C. Great Bodily Injury Enhancements
At sentencing, the trial court exercised its discretion to strike the two alleged great bodily injury enhancements. (Pen. Code, § 12022.7, subd. (e).) Parker contends that it is not clear whether the court intended to strike the enhancements, which affects his conduct credits, or whether the court intended to strike only the punishment for the enhancements. (See In re Pacheco (2007) 155 Cal.App.4th 1439.)
We agree with the Attorney General that the trial court apparently intended to strike only the punishment for the enhancements. But because we are remanding the matter for another reason, and out of an abundance of caution, we direct the court to clarify the record. We also direct the court to amend the abstract of judgment to show the fees and assessments for each conviction, rather than one total amount, as pointed out by the Attorney General. (Pen. Code, § 1465.8; Gov. Code, § 70373.)
III
DISPOSITION
The matter is remanded to the trial court to consider whether to exercise its discretion to strike the five-year punishment for Parker’s prior serious felony conviction. (Pen. Code, §§ 667, 1385, subd. (b)(1).) The court is directed to clarify the record as discussed within this opinion. The court is further directed to prepare an amended abstract of judgment and to forward a certified copy to the Department of Corrections and Rehabilitation.
In all other respects, the judgment is affirmed.
MOORE, ACTING P. J.
WE CONCUR:
ARONSON, J.
GOETHALS, J.
[1] All further undesignated statutory references will be to the Evidence Code.
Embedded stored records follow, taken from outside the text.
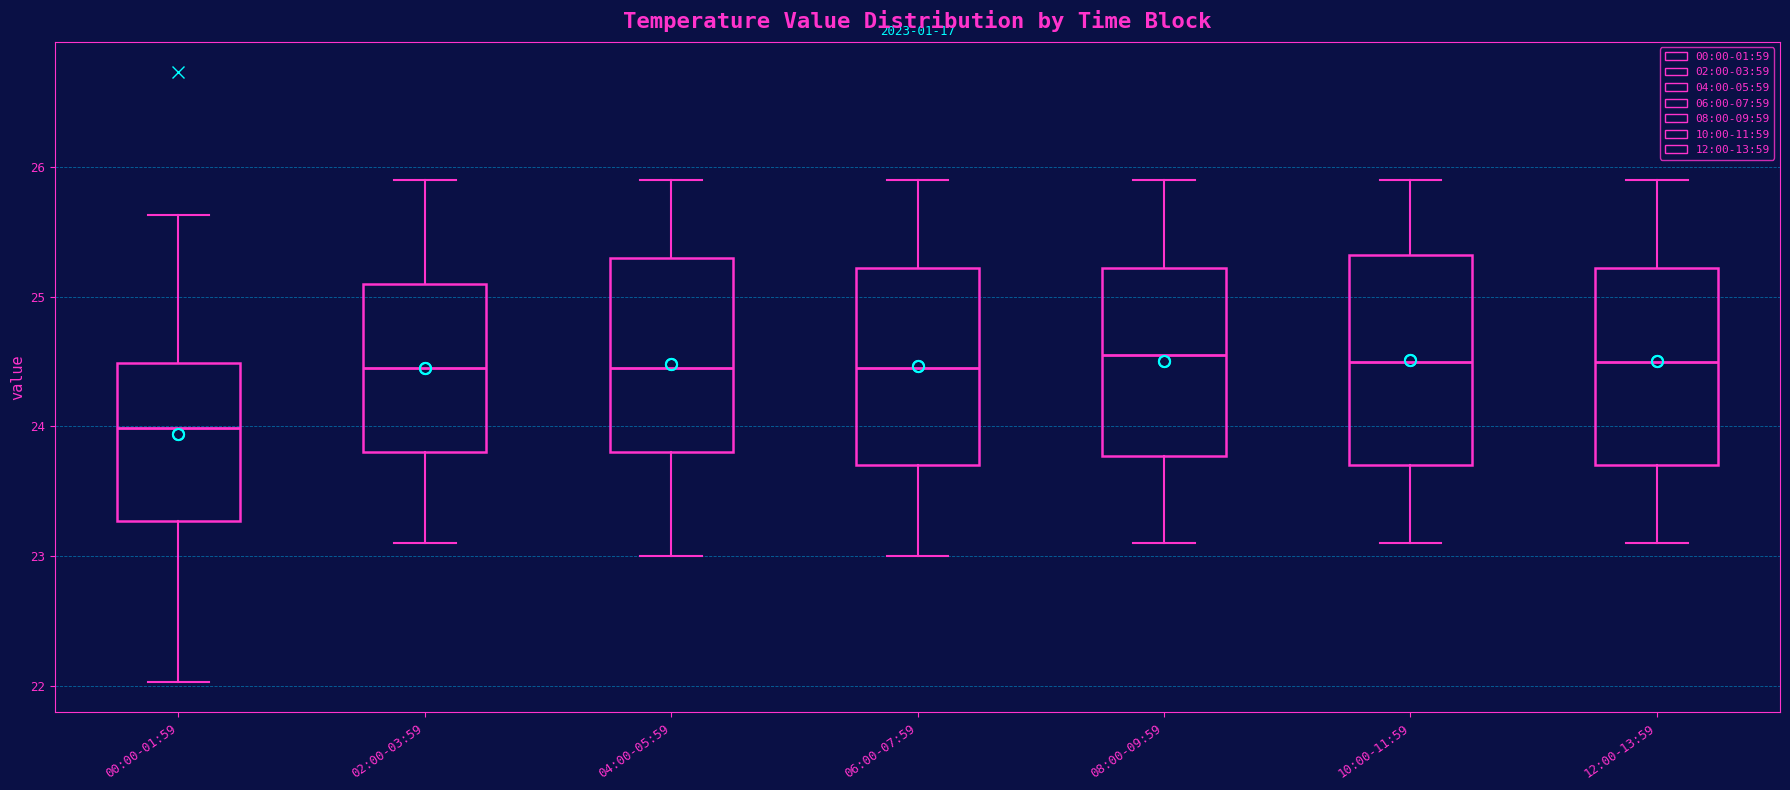

Where does the median line of the box for 02:00-03:59 sit on the y-axis? The values are not printed on the chart, so give them approximately, as read against the axis.

24.5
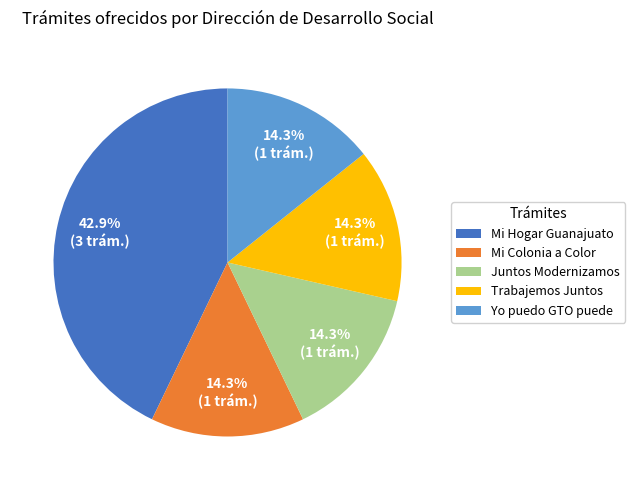

Is there a majority slice in this chart?

No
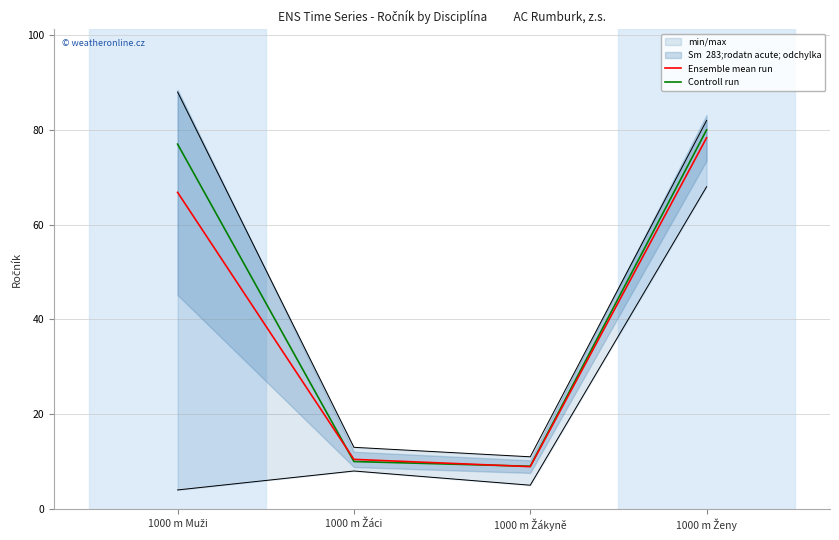

At which label is Controll run closest to 44?

1000 m Muži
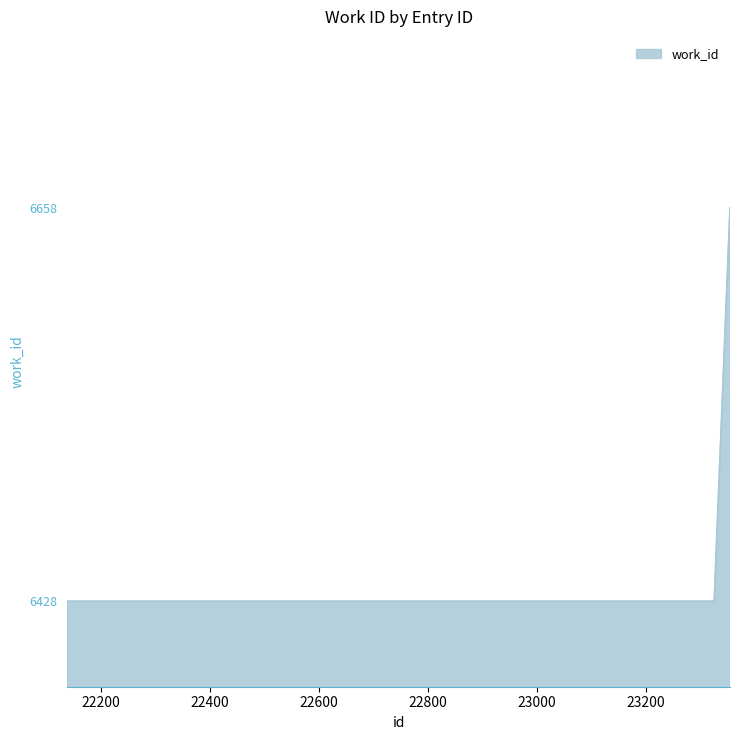

True or false: there are more than 2 points higher than both neighbors.

False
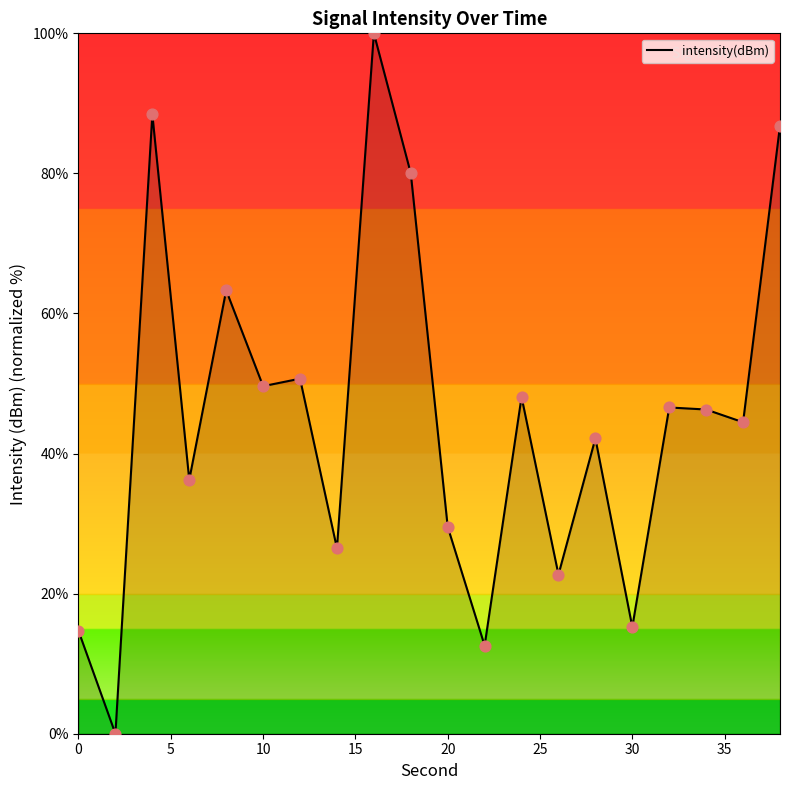

What is the greatest value displayed?

100.0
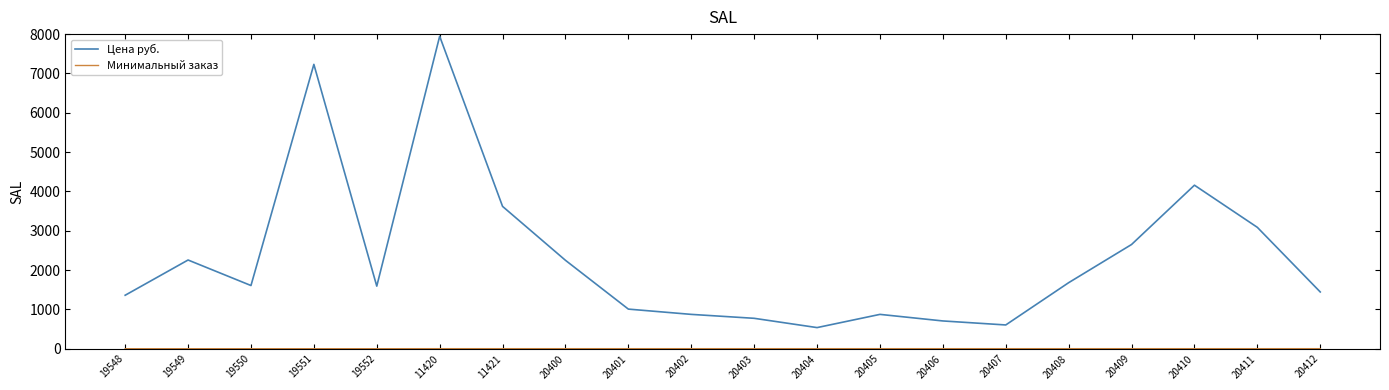

Between 20402 and 20410, which series saw the biggest shift?

Цена руб.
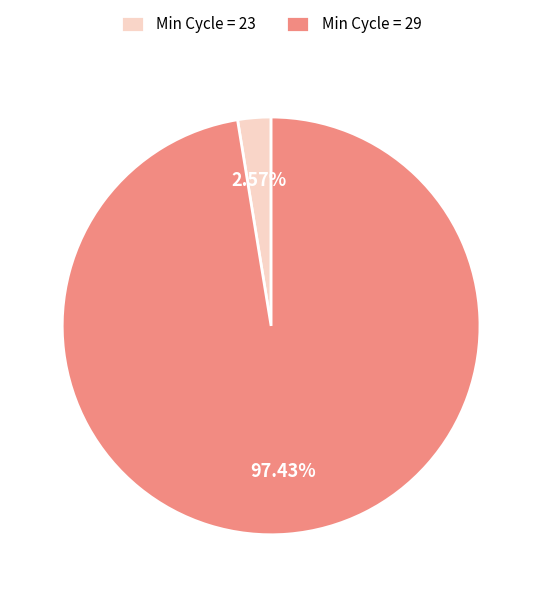

Is Min Cycle = 29 the majority of the pie?

Yes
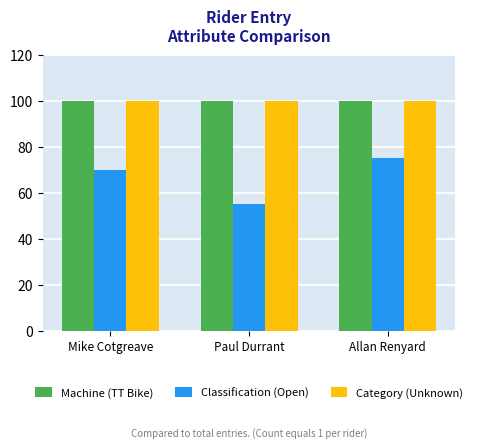

What is the average value of the Machine (TT Bike) series?

100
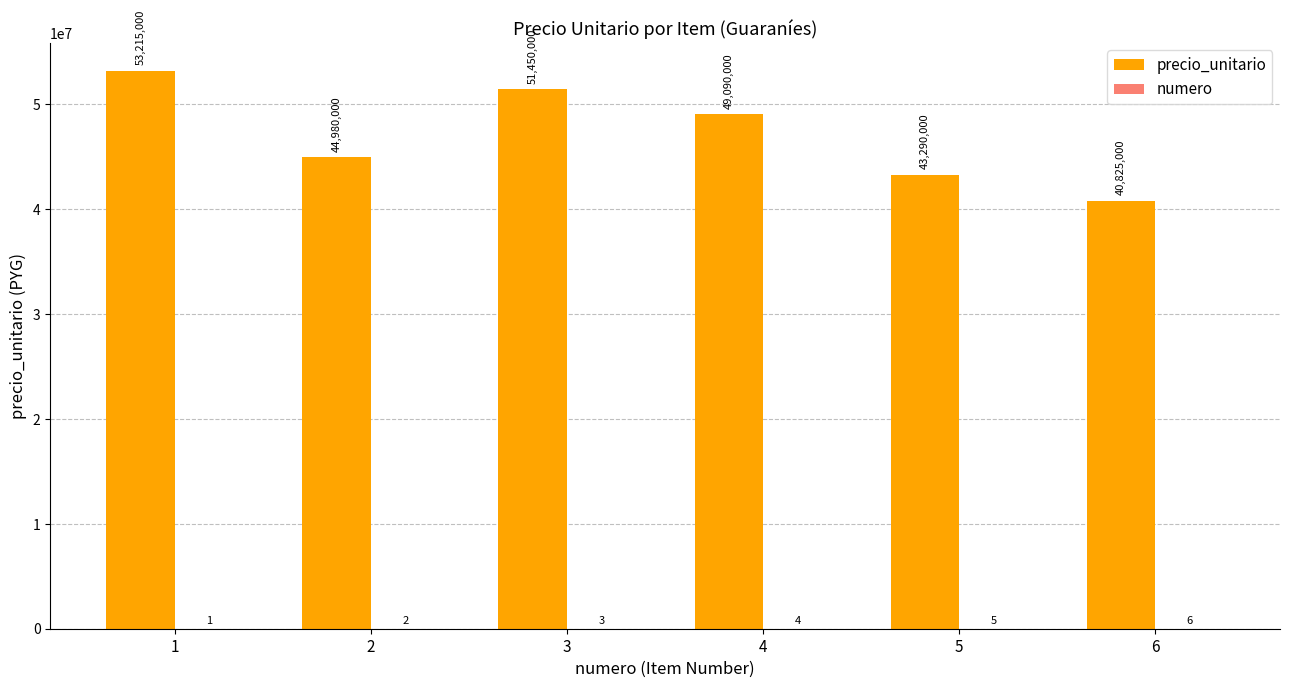

How many precio_unitario values are between 43290000 and 51450000?

4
[2] Parker is not challenging the sufficiency of the evidence; therefore, we need only briefly summarize the facts, construing them “‘in the light most favorable to the judgment.’” (People v. Curl (2009) 46 Cal.4th 339, 342, fn. 3.)
[3] The prosecution initially objected on hearsay grounds, but then withdrew the objection.
[4] We note that attorneys—in the spirit of comity—often allow an opposing witness to testify out of order without objection. Generally, we see nothing “ineffective” in extending this courtesy.